Die Sowjetunion hatte in Tschernobyl etwa 800 000 Helfer mobilisiert, um die Folgen des GAU zu beseitigen. Offiziell starben 50 von ihnen an den Folgen des Einsatzes in der Atomruine. Inoffizielle Schätzungen gehen von 60 000 bis 100 000 toten Liquidatoren aus. Die Überlebenden leiden an Krebs und anderen Krankheiten. Die Helden von Tschernobyl, die ihre Gesundheit geopfert haben, um den strahlenden Reaktor in einem Betonsarkophag zu verschließen, wurden vom Staat belogen und betrogen. Um die ihnen zustehenden Invalidenrenten zu bekommen, haben sie gehungert und vor dem Europäischen Gerichtshof für Menschenrechte in Straßburg geklagt. Alexander Woroschilow unterrichtet Deutsch in einer Schule, als der Einsatzbefehl nach Tschernobyl kommt. Der 31-jährige Lehrer weiß nicht, was ihn erwartet. „Niemand sagte, wohin es geht“, erinnert er sich. In einer Militärkaserne in Rostow-am-Don hören die Männer erstmals von der Katastrophe. Manche wollen sofort hin – aus Patriotismus oder in Erwartung der versprochenen fünffachen Löhne. Andere sind entsetzt. Ein Mann versucht, die anderen von der Gefährlichkeit der Mission zu überzeugen. Er spricht vom sicheren Tod. „Die Unzufriedenen wurden vor ein Militärgericht gestellt, der sie zu sechs Jahren Lagerhaft verurteilt hat“, erzählt Alexander. „Da sagten wir uns: Bevor wir im Knast landen, fahren wir lieber für ein paar Wochen hin“.
Wegen der Strahlungsschäden muss Alexandereine Perücke tragen Es werden sieben Monate. Am Reaktor sieht Alexander, wie Wehrpflichtige in Gasmasken radioaktives Grafit vom Reaktordach in den glühenden Schlund hinabwerfen. Die jungen Männer ersetzen Maschinen, die ausgefallen sind. Keiner der „Bioroboter“ ist gegen die Strahlung ausreichend geschützt. Nur wenige Minuten dürfen sie sich auf dem Dach aufhalten, für die meisten reicht das, um schwere Schäden davonzutragen. Die Katastrophenhelfer geben alles. Viele arbeiten 18 oder gar 24 Stunden am Stück am Reaktor. Auf dem Papier dauern die längsten Arbeitseinsätze jedoch immer nur acht Stunden. Zu hohe Strahlungsdosen werden in den Dokumenten nach unten korrigiert.

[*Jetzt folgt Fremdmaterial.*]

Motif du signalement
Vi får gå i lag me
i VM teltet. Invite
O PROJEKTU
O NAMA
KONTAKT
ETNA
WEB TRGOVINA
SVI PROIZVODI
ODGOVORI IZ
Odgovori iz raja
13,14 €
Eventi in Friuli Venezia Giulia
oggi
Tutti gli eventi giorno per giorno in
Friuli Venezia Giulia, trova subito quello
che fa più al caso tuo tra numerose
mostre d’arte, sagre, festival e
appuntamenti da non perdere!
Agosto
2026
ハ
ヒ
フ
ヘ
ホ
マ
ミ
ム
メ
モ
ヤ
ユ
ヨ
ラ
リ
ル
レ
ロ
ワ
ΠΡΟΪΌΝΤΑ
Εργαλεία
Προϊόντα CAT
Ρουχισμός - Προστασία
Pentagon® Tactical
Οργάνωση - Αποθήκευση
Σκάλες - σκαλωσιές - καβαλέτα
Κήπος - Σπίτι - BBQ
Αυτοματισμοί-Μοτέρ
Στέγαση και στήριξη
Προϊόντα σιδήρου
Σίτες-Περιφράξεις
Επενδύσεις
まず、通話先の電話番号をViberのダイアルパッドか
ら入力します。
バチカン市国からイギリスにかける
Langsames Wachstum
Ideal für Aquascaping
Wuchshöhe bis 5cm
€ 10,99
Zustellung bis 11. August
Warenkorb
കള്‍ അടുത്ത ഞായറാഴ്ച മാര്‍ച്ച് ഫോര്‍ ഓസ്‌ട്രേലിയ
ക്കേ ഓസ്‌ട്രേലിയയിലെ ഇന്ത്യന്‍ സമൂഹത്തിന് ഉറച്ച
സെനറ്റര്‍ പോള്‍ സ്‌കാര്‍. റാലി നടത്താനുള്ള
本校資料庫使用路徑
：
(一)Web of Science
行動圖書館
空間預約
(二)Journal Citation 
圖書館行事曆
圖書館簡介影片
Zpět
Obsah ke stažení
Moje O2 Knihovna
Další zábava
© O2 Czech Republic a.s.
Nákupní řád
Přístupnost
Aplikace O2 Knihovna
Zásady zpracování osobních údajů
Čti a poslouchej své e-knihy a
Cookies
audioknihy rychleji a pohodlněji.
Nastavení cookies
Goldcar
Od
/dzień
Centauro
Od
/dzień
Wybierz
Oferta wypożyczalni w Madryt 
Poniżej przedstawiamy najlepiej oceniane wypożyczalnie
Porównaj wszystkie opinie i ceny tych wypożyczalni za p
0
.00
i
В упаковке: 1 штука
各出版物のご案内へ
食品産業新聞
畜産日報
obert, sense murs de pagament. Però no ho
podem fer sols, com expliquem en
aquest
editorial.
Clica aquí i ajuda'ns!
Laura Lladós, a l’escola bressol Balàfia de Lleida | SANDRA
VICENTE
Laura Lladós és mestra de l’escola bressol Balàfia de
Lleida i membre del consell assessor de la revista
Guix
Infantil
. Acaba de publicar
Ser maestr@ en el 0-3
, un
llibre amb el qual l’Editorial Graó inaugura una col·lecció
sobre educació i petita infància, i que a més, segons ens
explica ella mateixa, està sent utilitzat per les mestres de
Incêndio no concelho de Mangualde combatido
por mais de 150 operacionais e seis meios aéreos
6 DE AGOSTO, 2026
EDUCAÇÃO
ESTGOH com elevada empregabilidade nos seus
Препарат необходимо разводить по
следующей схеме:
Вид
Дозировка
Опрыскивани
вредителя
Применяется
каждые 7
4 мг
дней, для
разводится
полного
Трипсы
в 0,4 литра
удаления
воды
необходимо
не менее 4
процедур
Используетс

Auch Woroschilow wird für Aufräumarbeiten auf dem Dach eingeteilt. Im November ist der Sarkophag fertig, wenig später darf der Lehrer endlich heim. „Vor der Rückkehr lebten wir noch einige Zeit in Kasernen. Niemand gab uns saubere Uniform, also mussten wir unsere verschmutzen Klamotten tragen“, erinnert er sich. Zu Hause sind Alexanders Blutwerte so schlecht, dass er mit dem baldigen Tod rechnet. „Ich habe nur deswegen überlebt, weil unter meinen früheren Schülern tolle Ärzte waren, die mir helfen konnten“, sagt er heute.
Nach der vorzeitigen Pensionierung bemüht sich der frühere Lehrer um Anerkennung seiner strahlungsbedingten Berufsunfähigkeit. Vergebens: Für den Sowjetstaat existierten die Liquidatoren nicht. „Mehr als einmal habe ich damals an Selbstmord gedacht“, gesteht Alexander. Erst nach dem Zusammenbruch der Sowjetunion bekam er eine kleine Rente. Sie reicht kaum zum Leben.